**WHAT YOU ARE ASKED TO DO**. Repeat, line for line, the entries below from the first line to the line containing "[676,39,759,59] overlays. ->", counting both ends.

Saved entries
┏━━

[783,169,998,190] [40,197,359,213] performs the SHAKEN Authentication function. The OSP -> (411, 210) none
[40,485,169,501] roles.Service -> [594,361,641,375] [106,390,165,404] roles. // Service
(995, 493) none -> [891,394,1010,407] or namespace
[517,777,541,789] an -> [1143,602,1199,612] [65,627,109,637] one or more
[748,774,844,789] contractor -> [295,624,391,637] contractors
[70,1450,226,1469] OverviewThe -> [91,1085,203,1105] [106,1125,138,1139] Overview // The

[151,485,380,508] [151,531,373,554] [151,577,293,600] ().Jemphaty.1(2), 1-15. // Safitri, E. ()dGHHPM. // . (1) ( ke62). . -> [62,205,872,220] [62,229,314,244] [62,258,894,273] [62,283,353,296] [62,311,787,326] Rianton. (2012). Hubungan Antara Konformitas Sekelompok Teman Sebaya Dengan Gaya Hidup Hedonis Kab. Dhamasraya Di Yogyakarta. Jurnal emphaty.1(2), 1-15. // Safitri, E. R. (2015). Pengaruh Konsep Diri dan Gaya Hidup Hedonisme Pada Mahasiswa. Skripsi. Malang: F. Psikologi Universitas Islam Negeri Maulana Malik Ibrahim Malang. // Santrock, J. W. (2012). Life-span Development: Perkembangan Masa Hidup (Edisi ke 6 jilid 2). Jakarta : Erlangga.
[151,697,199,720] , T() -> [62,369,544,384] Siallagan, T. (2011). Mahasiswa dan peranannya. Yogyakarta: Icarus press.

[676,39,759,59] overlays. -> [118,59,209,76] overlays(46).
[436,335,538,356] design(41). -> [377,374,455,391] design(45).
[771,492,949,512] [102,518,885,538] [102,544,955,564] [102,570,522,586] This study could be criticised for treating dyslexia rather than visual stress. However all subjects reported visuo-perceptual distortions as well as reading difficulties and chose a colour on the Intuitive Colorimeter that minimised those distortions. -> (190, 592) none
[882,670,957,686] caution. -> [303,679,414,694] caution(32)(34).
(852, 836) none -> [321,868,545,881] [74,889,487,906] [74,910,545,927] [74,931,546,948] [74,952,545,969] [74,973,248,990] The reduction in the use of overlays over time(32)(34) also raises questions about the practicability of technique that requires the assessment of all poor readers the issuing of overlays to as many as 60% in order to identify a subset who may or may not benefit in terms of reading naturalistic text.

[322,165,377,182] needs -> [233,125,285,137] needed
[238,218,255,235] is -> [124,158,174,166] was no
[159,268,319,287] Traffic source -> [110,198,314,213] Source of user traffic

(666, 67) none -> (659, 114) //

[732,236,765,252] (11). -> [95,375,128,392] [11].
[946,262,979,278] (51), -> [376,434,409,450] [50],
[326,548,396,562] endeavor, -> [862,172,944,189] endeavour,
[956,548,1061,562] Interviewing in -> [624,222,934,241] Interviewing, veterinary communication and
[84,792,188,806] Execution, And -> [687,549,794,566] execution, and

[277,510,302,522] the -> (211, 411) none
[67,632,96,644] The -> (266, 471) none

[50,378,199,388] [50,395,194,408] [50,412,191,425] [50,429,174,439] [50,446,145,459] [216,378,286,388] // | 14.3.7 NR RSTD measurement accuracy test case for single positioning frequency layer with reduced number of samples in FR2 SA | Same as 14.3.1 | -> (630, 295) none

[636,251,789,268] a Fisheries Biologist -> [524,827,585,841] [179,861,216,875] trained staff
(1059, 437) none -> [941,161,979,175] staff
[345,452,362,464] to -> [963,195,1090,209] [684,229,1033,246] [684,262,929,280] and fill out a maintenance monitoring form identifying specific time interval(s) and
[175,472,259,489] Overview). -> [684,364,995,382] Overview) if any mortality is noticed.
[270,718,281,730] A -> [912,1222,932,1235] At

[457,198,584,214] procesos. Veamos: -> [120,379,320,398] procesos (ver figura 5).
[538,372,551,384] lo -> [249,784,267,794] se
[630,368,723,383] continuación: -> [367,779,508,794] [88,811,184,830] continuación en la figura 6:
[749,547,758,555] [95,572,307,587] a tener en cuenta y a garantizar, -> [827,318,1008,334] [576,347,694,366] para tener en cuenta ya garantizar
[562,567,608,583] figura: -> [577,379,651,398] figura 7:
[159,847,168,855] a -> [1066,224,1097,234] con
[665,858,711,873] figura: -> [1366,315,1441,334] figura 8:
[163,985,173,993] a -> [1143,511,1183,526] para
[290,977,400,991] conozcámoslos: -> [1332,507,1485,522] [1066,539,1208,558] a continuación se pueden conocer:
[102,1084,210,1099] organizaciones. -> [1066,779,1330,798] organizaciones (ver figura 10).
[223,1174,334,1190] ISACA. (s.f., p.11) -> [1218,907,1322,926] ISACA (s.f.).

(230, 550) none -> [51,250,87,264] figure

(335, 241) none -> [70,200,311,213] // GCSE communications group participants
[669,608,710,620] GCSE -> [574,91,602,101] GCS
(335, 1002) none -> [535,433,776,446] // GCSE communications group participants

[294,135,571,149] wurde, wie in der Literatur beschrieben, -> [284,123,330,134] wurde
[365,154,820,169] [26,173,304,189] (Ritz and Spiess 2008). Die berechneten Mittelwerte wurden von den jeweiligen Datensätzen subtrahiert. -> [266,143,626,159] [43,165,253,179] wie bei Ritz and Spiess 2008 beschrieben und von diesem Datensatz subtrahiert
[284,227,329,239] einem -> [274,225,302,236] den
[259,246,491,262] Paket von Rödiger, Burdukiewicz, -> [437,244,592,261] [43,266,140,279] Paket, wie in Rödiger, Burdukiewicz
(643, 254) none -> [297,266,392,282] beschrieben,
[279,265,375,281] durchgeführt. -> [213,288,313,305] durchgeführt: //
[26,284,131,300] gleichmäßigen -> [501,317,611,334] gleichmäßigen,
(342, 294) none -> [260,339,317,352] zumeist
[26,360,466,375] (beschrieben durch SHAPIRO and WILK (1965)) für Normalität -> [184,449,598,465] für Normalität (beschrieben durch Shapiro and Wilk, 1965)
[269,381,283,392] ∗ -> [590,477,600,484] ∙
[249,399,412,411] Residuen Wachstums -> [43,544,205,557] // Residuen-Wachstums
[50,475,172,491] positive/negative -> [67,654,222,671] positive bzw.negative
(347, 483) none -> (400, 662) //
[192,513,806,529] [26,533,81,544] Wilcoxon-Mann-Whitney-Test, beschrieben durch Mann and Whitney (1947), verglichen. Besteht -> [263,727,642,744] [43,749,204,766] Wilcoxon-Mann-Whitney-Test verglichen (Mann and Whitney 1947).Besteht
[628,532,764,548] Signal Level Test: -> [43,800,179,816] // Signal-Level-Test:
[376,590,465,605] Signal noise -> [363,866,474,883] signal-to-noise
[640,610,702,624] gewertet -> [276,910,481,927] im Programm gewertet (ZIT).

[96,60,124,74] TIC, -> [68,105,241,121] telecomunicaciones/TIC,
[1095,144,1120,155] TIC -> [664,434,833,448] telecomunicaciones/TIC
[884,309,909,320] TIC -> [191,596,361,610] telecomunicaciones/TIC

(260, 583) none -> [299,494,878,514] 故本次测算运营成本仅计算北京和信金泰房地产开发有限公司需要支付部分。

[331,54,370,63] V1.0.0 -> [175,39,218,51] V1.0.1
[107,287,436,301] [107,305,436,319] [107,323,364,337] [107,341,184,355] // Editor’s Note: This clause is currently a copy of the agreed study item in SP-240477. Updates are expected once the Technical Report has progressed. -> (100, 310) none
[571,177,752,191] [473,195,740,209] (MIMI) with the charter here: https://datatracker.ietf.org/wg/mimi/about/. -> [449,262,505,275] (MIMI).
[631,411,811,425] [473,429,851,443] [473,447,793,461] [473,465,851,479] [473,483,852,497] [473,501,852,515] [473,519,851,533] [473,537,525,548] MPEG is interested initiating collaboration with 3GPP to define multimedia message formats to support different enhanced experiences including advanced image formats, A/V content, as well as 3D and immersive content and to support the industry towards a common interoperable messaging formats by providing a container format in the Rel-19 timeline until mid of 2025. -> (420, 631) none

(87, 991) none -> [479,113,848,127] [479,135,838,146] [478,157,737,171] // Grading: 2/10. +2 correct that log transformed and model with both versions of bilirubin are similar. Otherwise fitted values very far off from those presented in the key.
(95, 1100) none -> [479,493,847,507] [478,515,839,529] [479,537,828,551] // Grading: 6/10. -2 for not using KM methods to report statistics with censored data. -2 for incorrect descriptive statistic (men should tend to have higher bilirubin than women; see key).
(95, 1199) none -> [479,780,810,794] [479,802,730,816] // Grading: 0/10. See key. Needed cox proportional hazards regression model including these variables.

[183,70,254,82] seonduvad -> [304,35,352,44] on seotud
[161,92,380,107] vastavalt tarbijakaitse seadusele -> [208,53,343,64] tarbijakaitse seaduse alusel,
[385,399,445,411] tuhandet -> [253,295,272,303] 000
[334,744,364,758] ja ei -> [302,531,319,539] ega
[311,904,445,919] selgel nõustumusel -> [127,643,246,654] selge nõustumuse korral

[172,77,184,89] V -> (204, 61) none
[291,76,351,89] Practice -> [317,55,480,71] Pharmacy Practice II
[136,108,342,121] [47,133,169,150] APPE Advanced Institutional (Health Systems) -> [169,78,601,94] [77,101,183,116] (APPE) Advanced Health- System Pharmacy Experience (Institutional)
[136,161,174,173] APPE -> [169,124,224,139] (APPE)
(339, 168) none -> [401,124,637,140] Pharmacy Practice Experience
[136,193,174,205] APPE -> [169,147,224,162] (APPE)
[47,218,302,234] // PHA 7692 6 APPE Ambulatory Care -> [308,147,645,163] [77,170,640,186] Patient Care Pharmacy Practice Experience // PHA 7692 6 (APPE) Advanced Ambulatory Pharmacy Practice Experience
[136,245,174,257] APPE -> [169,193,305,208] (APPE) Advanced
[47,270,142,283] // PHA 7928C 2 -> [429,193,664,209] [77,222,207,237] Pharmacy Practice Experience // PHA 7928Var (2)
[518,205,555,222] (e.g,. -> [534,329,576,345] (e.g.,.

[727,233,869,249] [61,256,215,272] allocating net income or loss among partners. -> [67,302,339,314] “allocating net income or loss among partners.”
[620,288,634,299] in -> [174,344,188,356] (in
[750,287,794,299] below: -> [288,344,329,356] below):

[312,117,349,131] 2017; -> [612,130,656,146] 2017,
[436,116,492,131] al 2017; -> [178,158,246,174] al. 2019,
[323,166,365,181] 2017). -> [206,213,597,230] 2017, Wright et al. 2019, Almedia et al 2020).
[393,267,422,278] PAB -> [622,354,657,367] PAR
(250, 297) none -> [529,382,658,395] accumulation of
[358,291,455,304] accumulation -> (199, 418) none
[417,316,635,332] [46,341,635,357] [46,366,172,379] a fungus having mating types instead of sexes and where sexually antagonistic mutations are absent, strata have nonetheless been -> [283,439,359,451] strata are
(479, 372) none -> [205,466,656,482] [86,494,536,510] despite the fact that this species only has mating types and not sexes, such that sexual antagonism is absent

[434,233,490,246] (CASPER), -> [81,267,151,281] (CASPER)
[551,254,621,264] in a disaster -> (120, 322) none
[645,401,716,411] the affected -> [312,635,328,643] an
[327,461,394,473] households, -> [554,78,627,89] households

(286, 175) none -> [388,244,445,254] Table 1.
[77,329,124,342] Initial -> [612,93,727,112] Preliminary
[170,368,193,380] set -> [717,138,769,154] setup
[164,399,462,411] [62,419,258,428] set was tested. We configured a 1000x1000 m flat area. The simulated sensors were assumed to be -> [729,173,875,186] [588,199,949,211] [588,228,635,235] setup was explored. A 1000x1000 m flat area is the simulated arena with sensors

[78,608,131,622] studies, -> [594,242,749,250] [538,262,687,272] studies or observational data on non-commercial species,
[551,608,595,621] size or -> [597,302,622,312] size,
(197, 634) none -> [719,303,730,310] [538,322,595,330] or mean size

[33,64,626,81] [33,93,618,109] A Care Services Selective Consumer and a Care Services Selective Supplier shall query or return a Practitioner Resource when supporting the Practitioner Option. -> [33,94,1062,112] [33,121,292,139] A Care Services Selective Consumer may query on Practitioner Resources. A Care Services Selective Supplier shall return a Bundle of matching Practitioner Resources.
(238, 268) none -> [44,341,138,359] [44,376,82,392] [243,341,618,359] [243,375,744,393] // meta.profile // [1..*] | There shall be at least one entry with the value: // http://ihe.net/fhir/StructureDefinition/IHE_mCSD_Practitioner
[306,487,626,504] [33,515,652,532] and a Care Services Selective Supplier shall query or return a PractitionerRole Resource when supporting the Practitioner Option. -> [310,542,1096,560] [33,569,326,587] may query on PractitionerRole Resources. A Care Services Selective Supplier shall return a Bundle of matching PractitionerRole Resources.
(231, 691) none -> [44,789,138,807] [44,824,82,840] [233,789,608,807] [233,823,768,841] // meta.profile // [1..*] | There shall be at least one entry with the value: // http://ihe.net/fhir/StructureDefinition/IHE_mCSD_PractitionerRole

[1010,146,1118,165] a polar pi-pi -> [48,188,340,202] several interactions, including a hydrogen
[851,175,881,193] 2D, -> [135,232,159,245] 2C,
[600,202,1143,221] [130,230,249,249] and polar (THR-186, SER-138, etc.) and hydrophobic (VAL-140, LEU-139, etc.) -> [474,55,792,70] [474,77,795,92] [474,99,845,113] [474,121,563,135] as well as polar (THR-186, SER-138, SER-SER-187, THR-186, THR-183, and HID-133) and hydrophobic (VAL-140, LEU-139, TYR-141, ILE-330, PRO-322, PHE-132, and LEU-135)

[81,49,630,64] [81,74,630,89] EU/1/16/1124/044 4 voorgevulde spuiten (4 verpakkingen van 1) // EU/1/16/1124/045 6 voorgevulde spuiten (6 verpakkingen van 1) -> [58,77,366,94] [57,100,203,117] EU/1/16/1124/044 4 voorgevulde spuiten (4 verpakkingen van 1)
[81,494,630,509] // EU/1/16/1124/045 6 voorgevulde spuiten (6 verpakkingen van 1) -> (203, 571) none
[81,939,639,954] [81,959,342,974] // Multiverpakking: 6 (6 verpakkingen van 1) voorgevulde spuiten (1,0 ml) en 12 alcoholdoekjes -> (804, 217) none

┗━━

**RESULT OF THIS EXERCISE**.
[783,169,998,190] [40,197,359,213] performs the SHAKEN Authentication function. The OSP -> (411, 210) none
[40,485,169,501] roles.Service -> [594,361,641,375] [106,390,165,404] roles. // Service
(995, 493) none -> [891,394,1010,407] or namespace
[517,777,541,789] an -> [1143,602,1199,612] [65,627,109,637] one or more
[748,774,844,789] contractor -> [295,624,391,637] contractors
[70,1450,226,1469] OverviewThe -> [91,1085,203,1105] [106,1125,138,1139] Overview // The

[151,485,380,508] [151,531,373,554] [151,577,293,600] ().Jemphaty.1(2), 1-15. // Safitri, E. ()dGHHPM. // . (1) ( ke62). . -> [62,205,872,220] [62,229,314,244] [62,258,894,273] [62,283,353,296] [62,311,787,326] Rianton. (2012). Hubungan Antara Konformitas Sekelompok Teman Sebaya Dengan Gaya Hidup Hedonis Kab. Dhamasraya Di Yogyakarta. Jurnal emphaty.1(2), 1-15. // Safitri, E. R. (2015). Pengaruh Konsep Diri dan Gaya Hidup Hedonisme Pada Mahasiswa. Skripsi. Malang: F. Psikologi Universitas Islam Negeri Maulana Malik Ibrahim Malang. // Santrock, J. W. (2012). Life-span Development: Perkembangan Masa Hidup (Edisi ke 6 jilid 2). Jakarta : Erlangga.
[151,697,199,720] , T() -> [62,369,544,384] Siallagan, T. (2011). Mahasiswa dan peranannya. Yogyakarta: Icarus press.

[676,39,759,59] overlays. -> [118,59,209,76] overlays(46).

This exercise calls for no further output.